--- START SELECTION ---

First, perhaps the ambiguous title of "The Wow Climax: Tracing the Emotional Impact of Popular Culture" needs a little explanation, in order to avoid any misguiding interpretations. In the early 20th century in the United States, the Vaudevillians used to refer to "The Wow Climax" (or the "Wow finish") to point out the sensational finale of an act, the dazzling punch that was seen as the ultimate moment of about any performance onstage during the old Vaudeville era: "the moment of peak spectacle and maximum emotional impact in an act" (p. 4). The author, scholar Henry Jenkins (from MIT), had published many books and articles about contemporary popular culture; he now focuses precisely on that "Wow" phenomena with countless examples in various domains, from popular movies to video games, in order to understand the way spectacles and their specific audiences conceive what a "good" performance should be (and how it should end) (p. 4). To say it in a few words, this is a scholarly book about how emotions are shared in the public sphere and the media: how they are produced, organized and sometimes criticized, and how audiences do or might react. Here, emotions are understood and studied mainly from a sociological perspective, apprehended as a collective experience rather than an individual phenomena. Jenkins postulates from the start that "the emotions generated by popular culture are never personal; rather, to be popular, the text has to evoke broadly shared feelings" (p. 4). Historically, the "Wow Climax" concept has many other sources under different names, like Sergei Eisenstein's early theoretical writings on the "montage of attractions" (p. 6).

The Wow Climax contains nine individual chapters; half of those were previously published elsewhere and the whole book could therefore be read randomly (i.e. picking up chapters in about any different order). At least two of the chapters (2 and 5) can be seen in their entirety on the Internet: "Monstrous Beauty and the Mutant Aesthetics: Rethinking Matthew Barney's Relationship to the Horror Genre", plus the chapter on Stephanie Rothman's Terminal Island. Both can be found on Henry Jenkins' web site (see: Jenkins web site; the reference is at the end in the "Works cited").

In this book, each chapter covers a specific topic: videogames, the aesthetics of the film horror genre, television heroes such as Batman, masculinity in the WWF (World Wrestling Federation), Stephanie Rothman's feature film Terminal Island (1973), and the case of the scandalous Mexican-born star Lupe Velez (as seen on the book's cover). The last three chapters borrow from ethnographic methods when studying the attitudes of younger audiences and childhood in general: children who watch TV shows (chapter 7), gender issues (chapter 8), and nostalgia about the 1950s television series (chapter 9).

--- END SELECTION ---

*EXERCISES TO COMPLETE*.
(1) Answer these questions about the review:
(a) What did Vaudevillians call the sensational finale of an act?
(b) How many chapters does the book contain?
(c) Which chapter deals with nostalgia about 1950s television series?
(2) Please copy everything in the review from "In this book, each" down to "series (chapter 9).".
The lines that follow have no connection to the review.

--- START RAW DATA ---

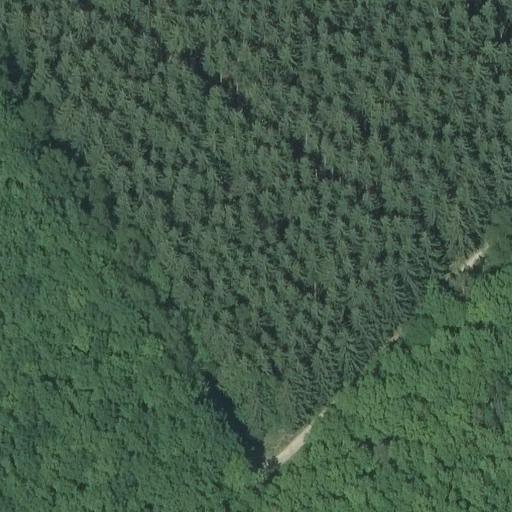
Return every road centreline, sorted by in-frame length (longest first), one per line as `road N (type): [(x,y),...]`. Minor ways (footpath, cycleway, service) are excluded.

--- END RAW DATA ---

*ANSWERS TO THE PROBLEMS*.
(1)
(a) "The Wow Climax," also called the "Wow finish."
(b) Nine.
(c) Chapter 9.

(2)
In this book, each chapter covers a specific topic: videogames, the aesthetics of the film horror genre, television heroes such as Batman, masculinity in the WWF (World Wrestling Federation), Stephanie Rothman's feature film Terminal Island (1973), and the case of the scandalous Mexican-born star Lupe Velez (as seen on the book's cover). The last three chapters borrow from ethnographic methods when studying the attitudes of younger audiences and childhood in general: children who watch TV shows (chapter 7), gender issues (chapter 8), and nostalgia about the 1950s television series (chapter 9).